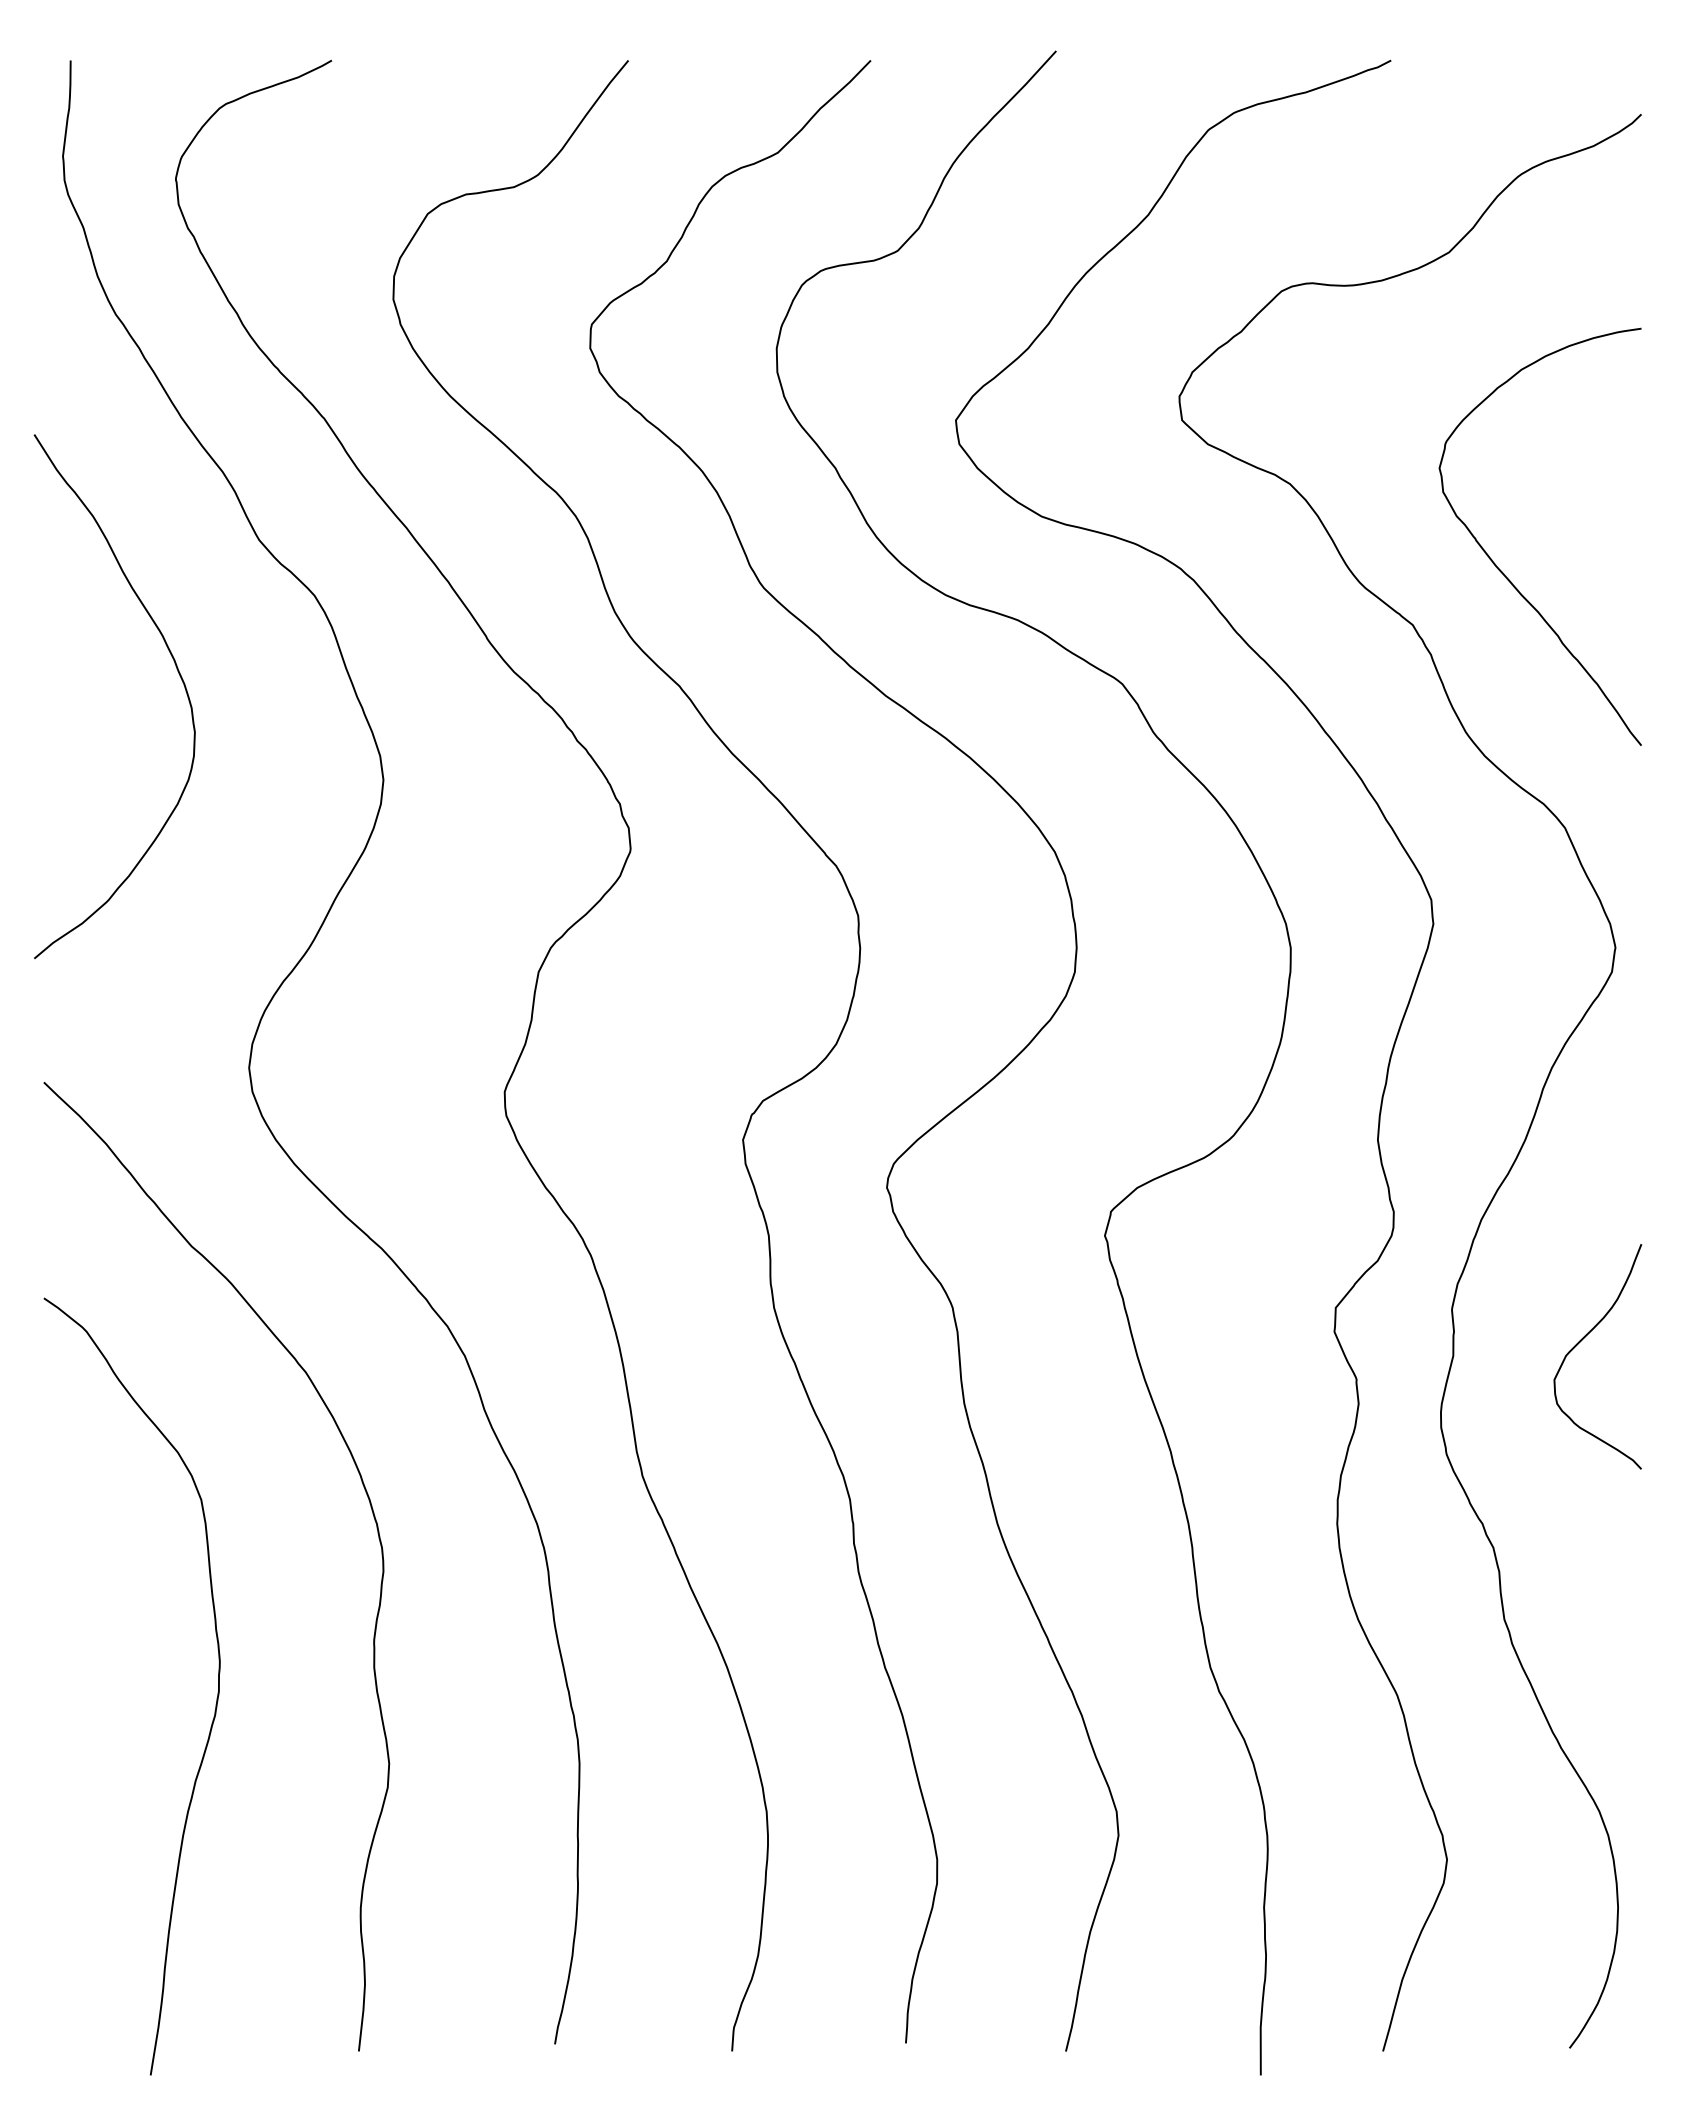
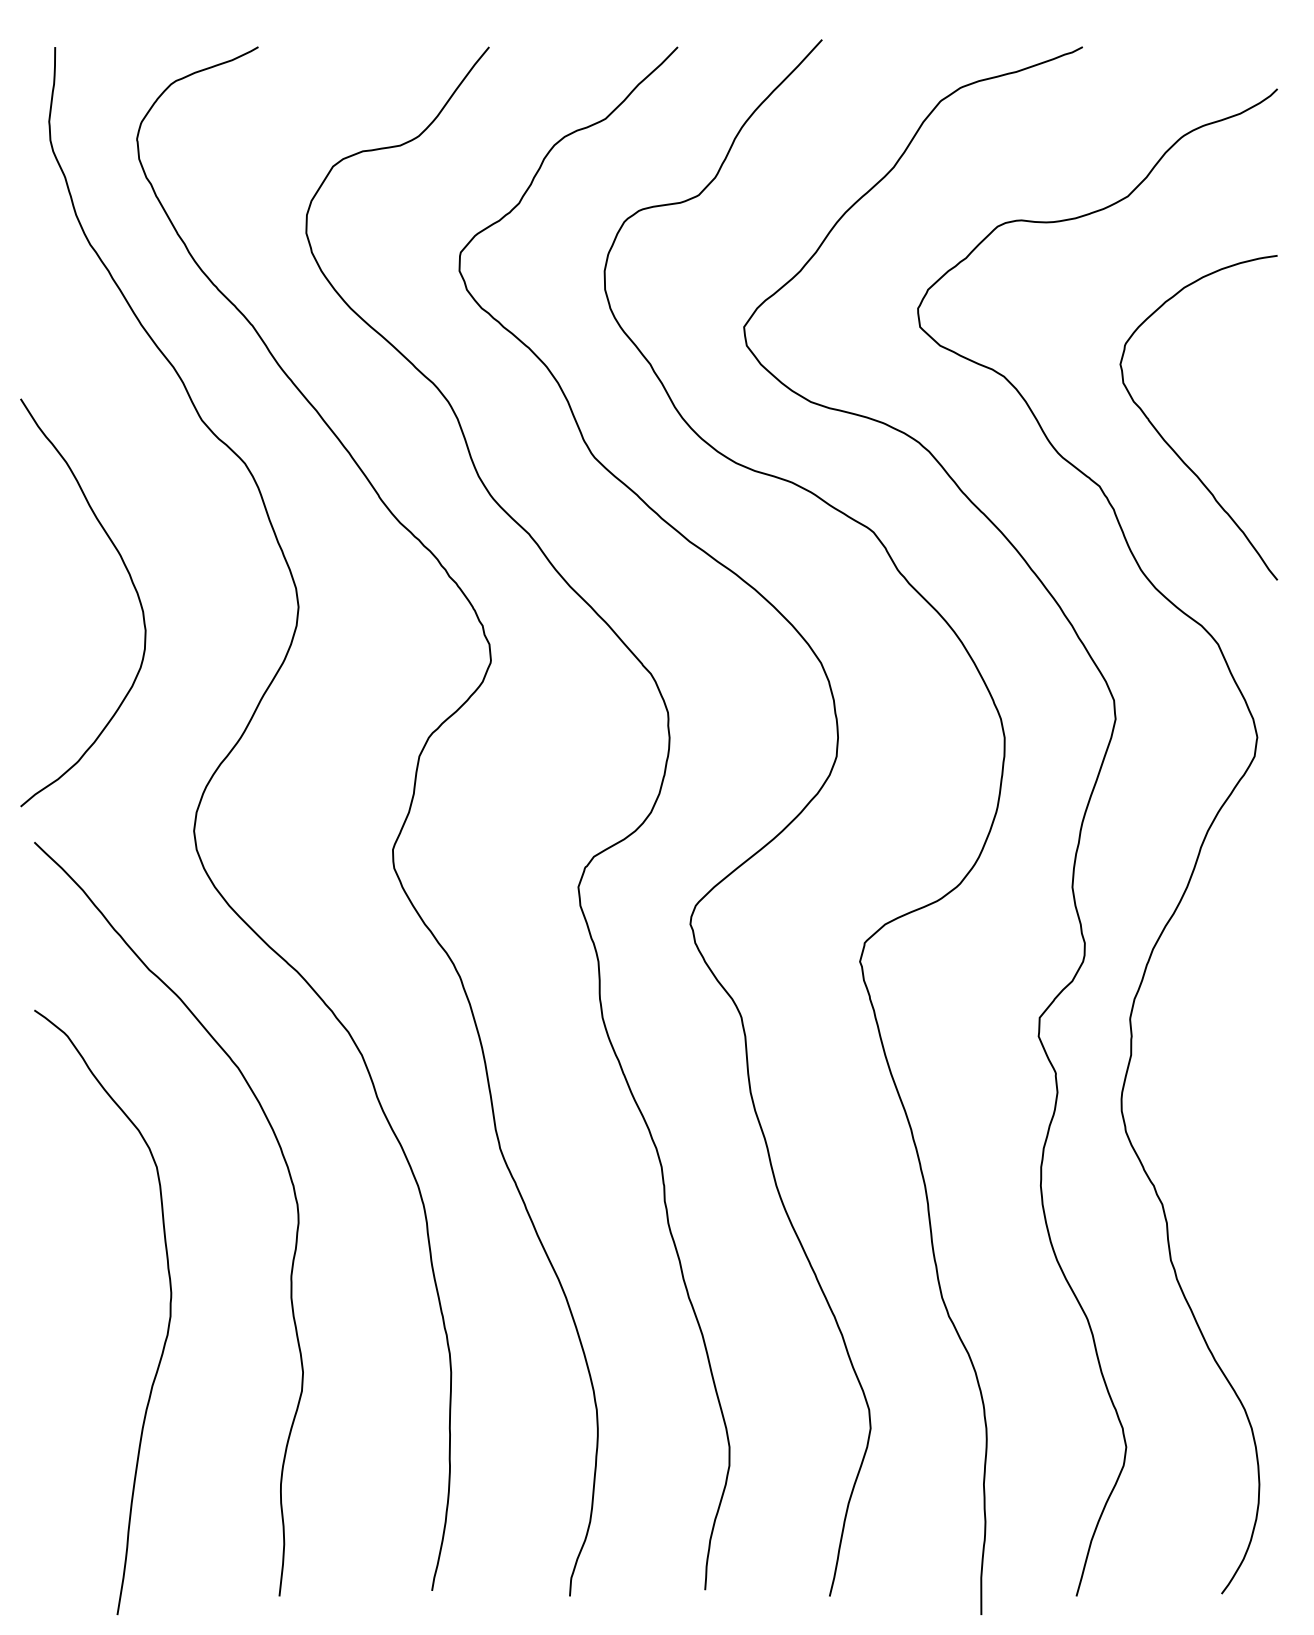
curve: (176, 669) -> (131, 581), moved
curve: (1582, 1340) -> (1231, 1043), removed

****************************************

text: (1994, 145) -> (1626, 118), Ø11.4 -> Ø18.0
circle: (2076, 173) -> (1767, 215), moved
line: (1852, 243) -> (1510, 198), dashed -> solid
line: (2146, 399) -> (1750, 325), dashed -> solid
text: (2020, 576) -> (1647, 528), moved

****************************************

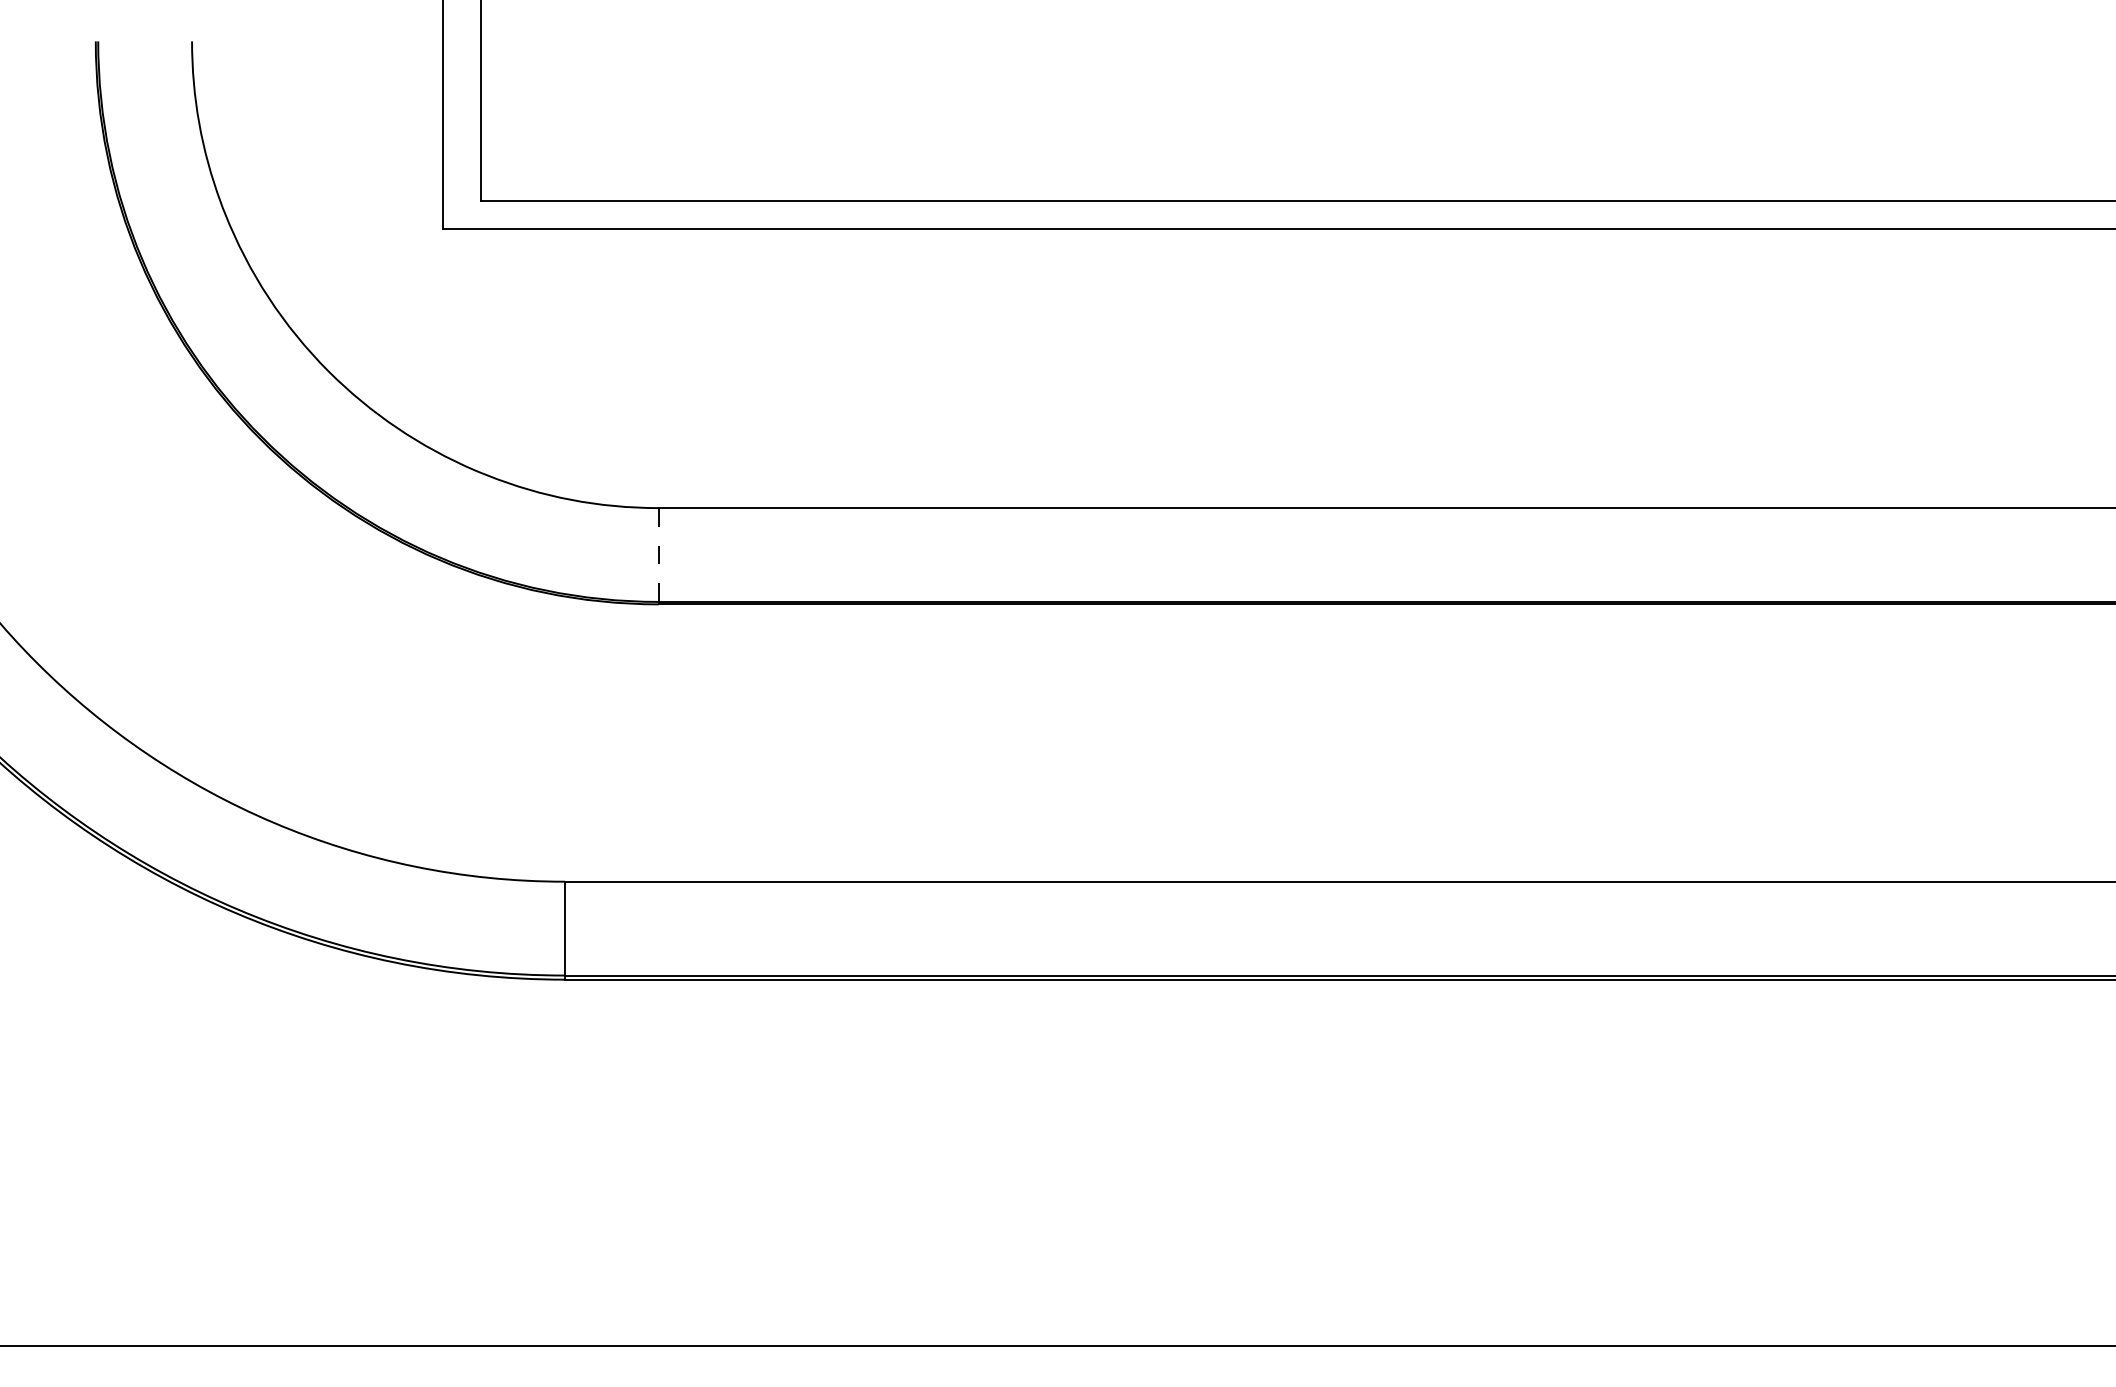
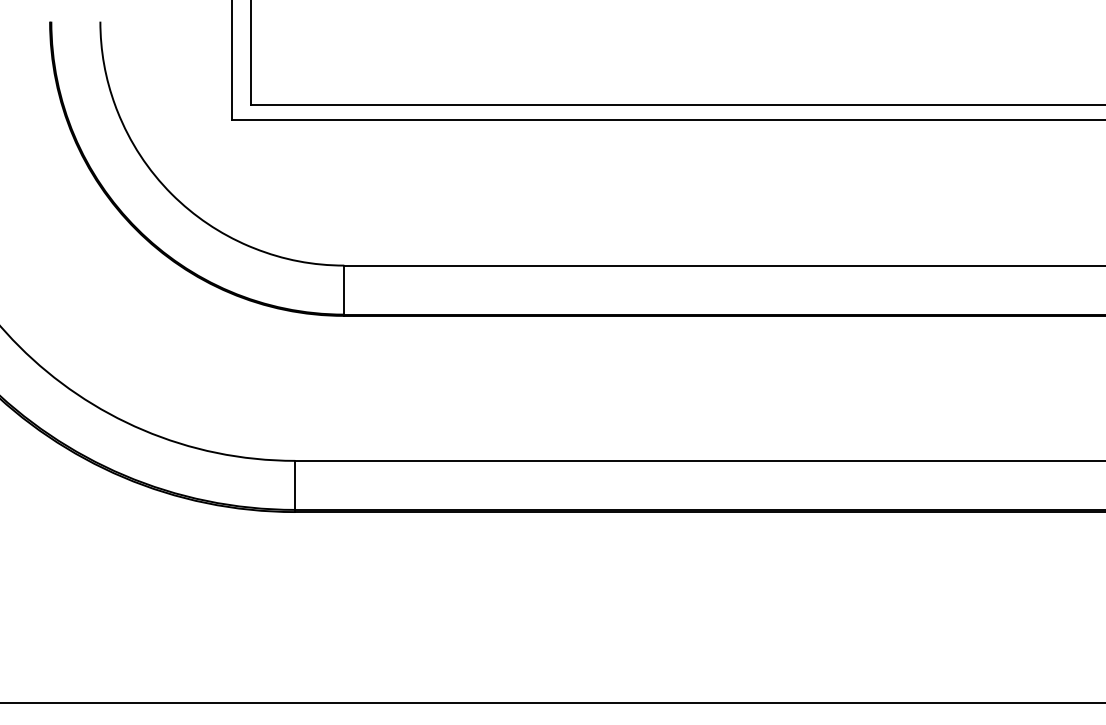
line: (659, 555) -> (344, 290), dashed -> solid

****************************************

Try it: All lines above from the line with "line: (1852, 243)" through the line with "text: (2020, 576) -> (1647, 528), moved", both included, are to be set down exactly, with nothing else.

Exercise response:
line: (1852, 243) -> (1510, 198), dashed -> solid
line: (2146, 399) -> (1750, 325), dashed -> solid
text: (2020, 576) -> (1647, 528), moved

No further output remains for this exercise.